> _Description of the task_: Copy the Azure Resource Manager passage below in full, word for word.

Figure 3.15 – Successful creation of the Administrative Virtual Machine Contributor role in the Azure portal

For more information about the resource provider operations that are available, visit this link: https://docs.microsoft.com/en-us/azure/role-based-access-control/resource-provider-operations.

For more information about JSON, visit this link: https://www.w3schools.com/whatis/whatis_json.asp.

Next, we'll take a look at the current management plane for Azure resources, which is called Azure Resource Manager.

Azure Resource Manager

It is important to be aware of Azure Resource Manager if you're working with Azure cloud to deploy Windows servers and other infrastructure. Currently, Azure Resource Manager is defined as a highly resilient management plane for all services that run in Azure. Any controls used that directly affect the management and security of resources is done through Azure Resource Manager. Azure Resource Manager, or ARM for short, can be manipulated directly using the Azure portal, Azure PowerShell, Azure CLI, or through APIs and custom tools developed with a software development kit (SDK). Custom templates written in JSON can be created and declaratively deploy resources repeatedly, at scale, and tracked directly in the Azure portal. More information about creating Azure Resource Manager templates, including the sections that make up the JSON, can be found at https://docs.microsoft.com/en-us/azure/azure-resource-manager/template-deployment-overview.

Tip

Additional information, including key terminology, benefits, and a descriptive understanding of the scope of the management plane, can be found at https://docs.microsoft.com/en-us/azure/azure-resource-manager/resource-group-overview.

In the next section, we will talk about using Azure Backup for creating backups of our servers.

> _Excerpted records_:
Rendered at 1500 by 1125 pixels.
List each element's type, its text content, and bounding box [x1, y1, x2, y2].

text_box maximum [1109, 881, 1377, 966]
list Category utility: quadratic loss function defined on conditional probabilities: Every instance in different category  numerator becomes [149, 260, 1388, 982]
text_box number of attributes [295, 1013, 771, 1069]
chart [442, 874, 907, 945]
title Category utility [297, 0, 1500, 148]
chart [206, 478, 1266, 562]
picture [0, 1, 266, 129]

--

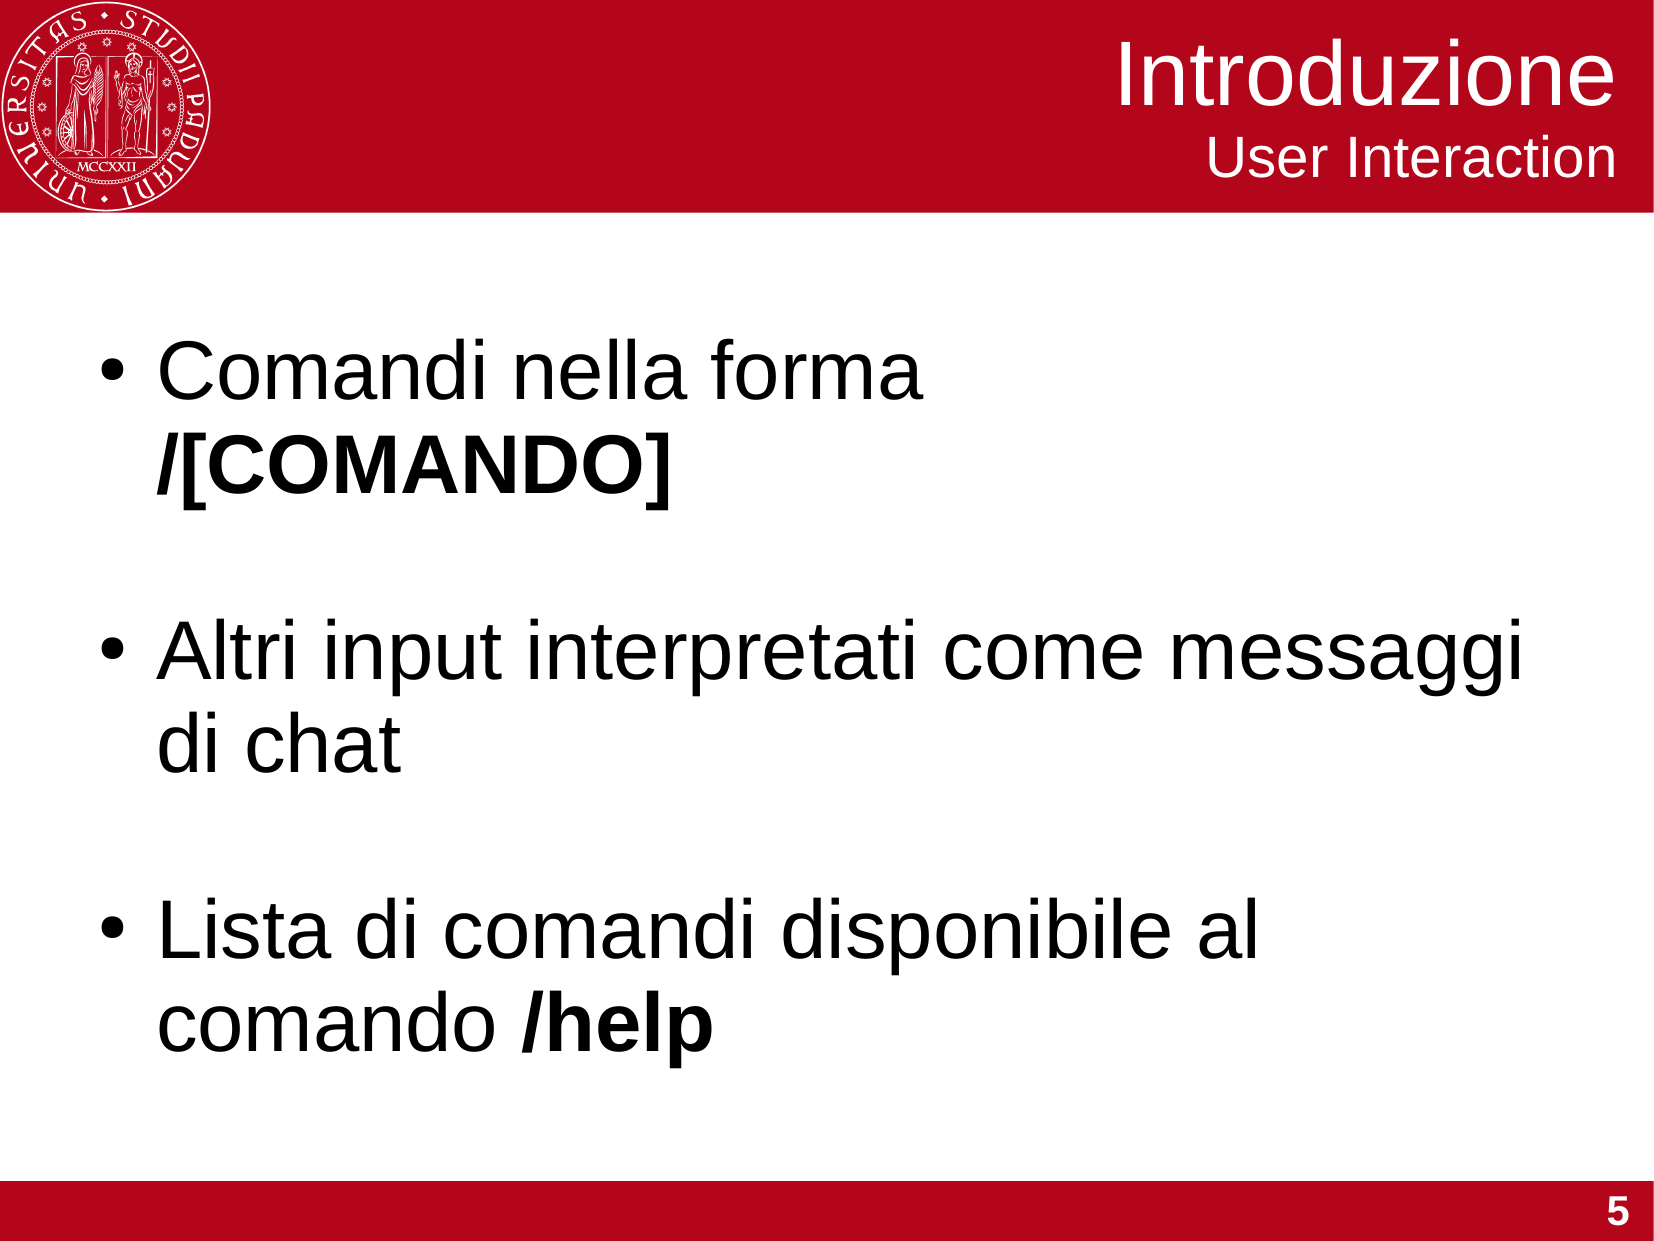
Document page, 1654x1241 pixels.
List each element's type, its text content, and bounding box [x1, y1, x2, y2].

--

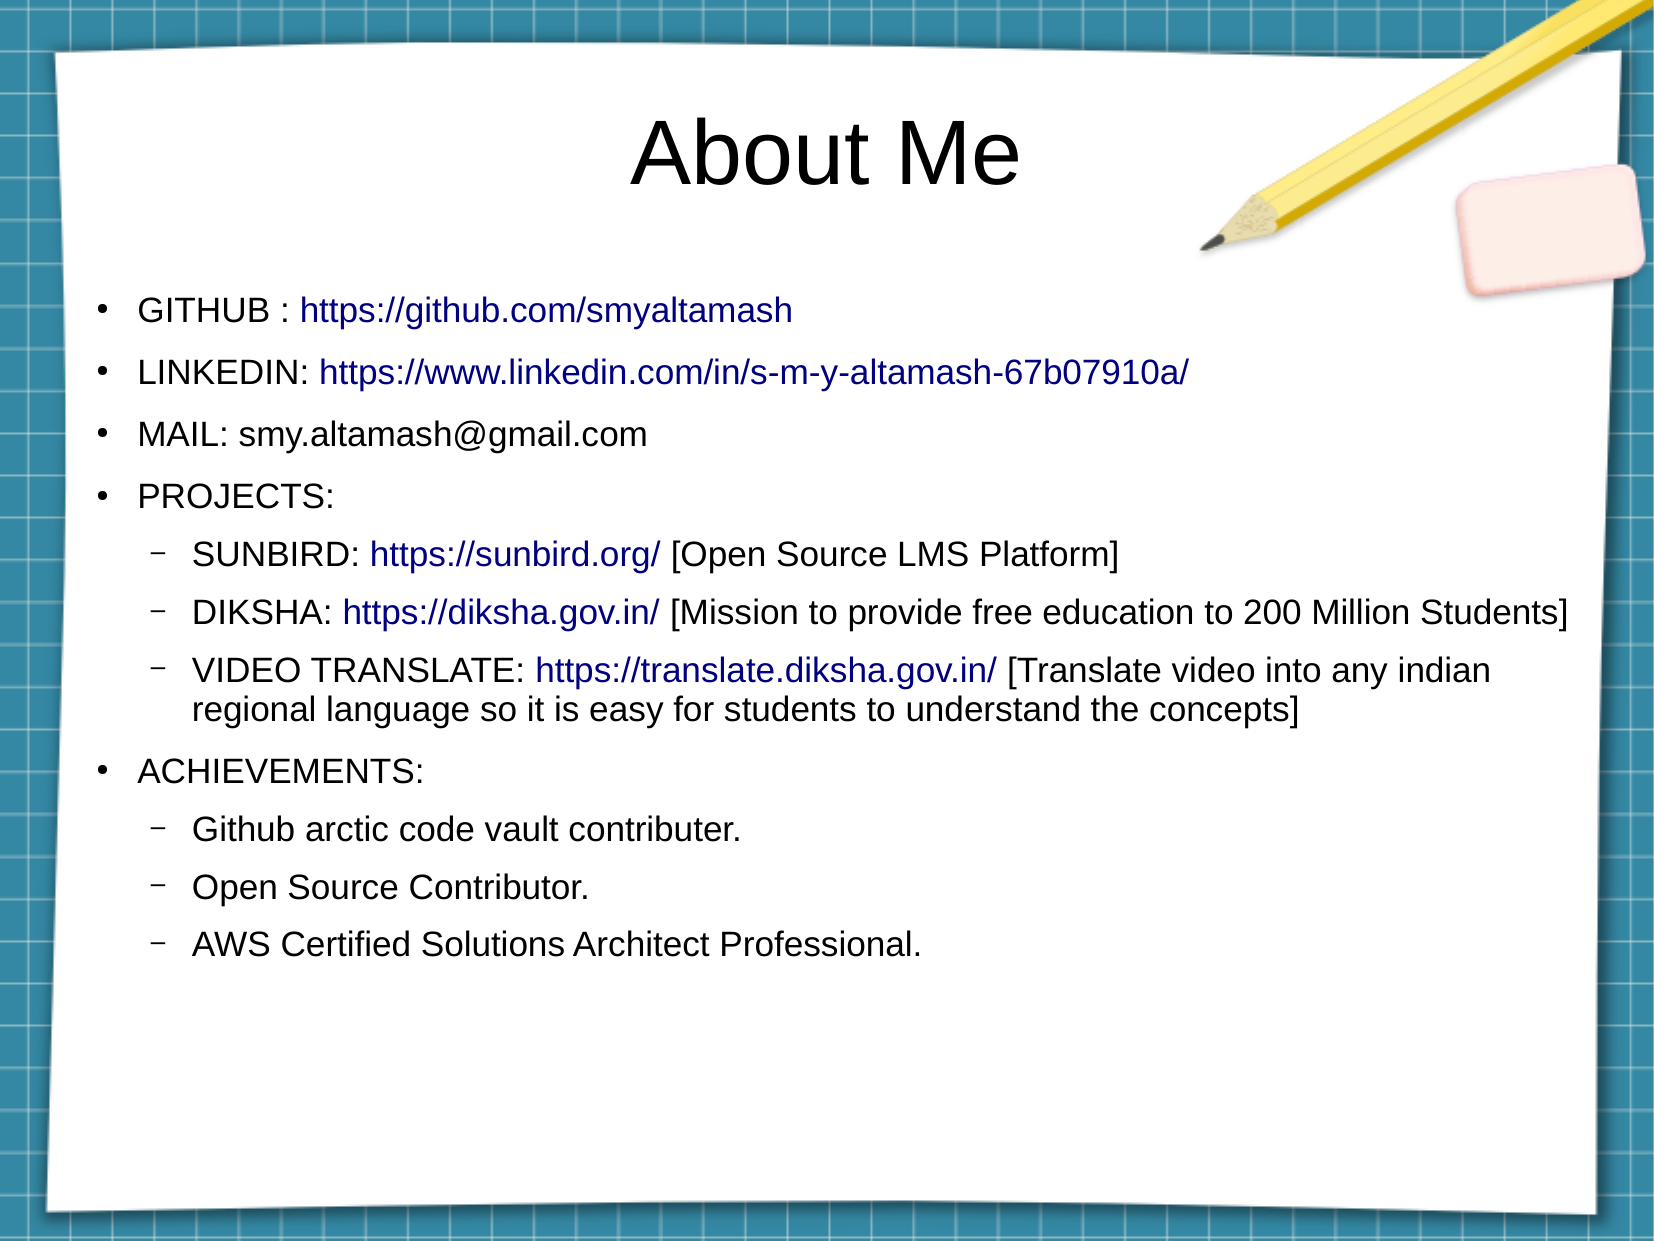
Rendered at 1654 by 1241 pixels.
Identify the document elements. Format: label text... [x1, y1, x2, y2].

> _Reply to the exercise_:
Figure 3.15 – Successful creation of the Administrative Virtual Machine Contributor role in the Azure portal

For more information about the resource provider operations that are available, visit this link: https://docs.microsoft.com/en-us/azure/role-based-access-control/resource-provider-operations.

For more information about JSON, visit this link: https://www.w3schools.com/whatis/whatis_json.asp.

Next, we'll take a look at the current management plane for Azure resources, which is called Azure Resource Manager.

Azure Resource Manager

It is important to be aware of Azure Resource Manager if you're working with Azure cloud to deploy Windows servers and other infrastructure. Currently, Azure Resource Manager is defined as a highly resilient management plane for all services that run in Azure. Any controls used that directly affect the management and security of resources is done through Azure Resource Manager. Azure Resource Manager, or ARM for short, can be manipulated directly using the Azure portal, Azure PowerShell, Azure CLI, or through APIs and custom tools developed with a software development kit (SDK). Custom templates written in JSON can be created and declaratively deploy resources repeatedly, at scale, and tracked directly in the Azure portal. More information about creating Azure Resource Manager templates, including the sections that make up the JSON, can be found at https://docs.microsoft.com/en-us/azure/azure-resource-manager/template-deployment-overview.

Tip

Additional information, including key terminology, benefits, and a descriptive understanding of the scope of the management plane, can be found at https://docs.microsoft.com/en-us/azure/azure-resource-manager/resource-group-overview.

In the next section, we will talk about using Azure Backup for creating backups of our servers.